The input:
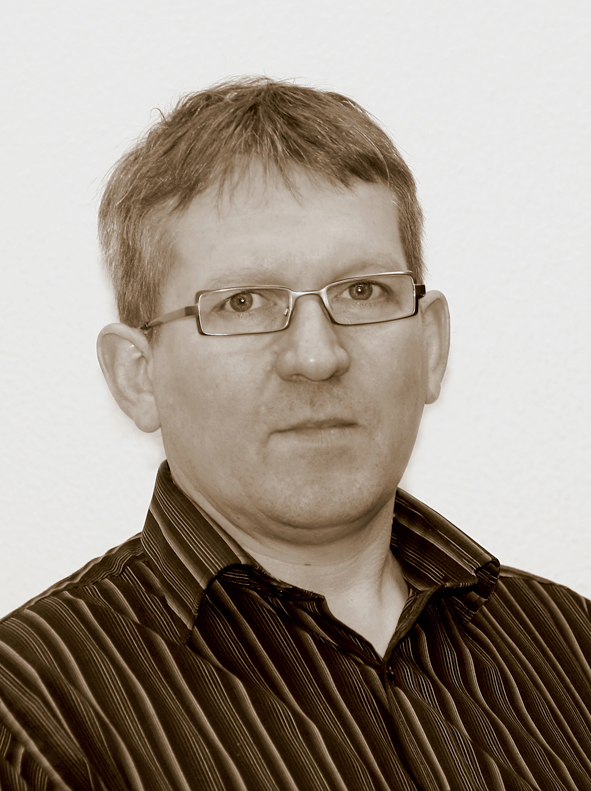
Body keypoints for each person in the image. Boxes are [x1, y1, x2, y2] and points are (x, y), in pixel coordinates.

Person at [1, 78, 590, 791]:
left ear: (431, 346)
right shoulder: (32, 720)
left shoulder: (570, 646)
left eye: (362, 292)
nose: (316, 356)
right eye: (243, 302)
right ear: (138, 376)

Exercise prompt: What is needed is the data above, retyped exactly, with every picture left out.

Finished task:
Body keypoints for each person in the image. Boxes are [x1, y1, x2, y2] and points are (x, y), in pixel coordinates.

Person at [1, 78, 590, 791]:
left ear: (431, 346)
right shoulder: (32, 720)
left shoulder: (570, 646)
left eye: (362, 292)
nose: (316, 356)
right eye: (243, 302)
right ear: (138, 376)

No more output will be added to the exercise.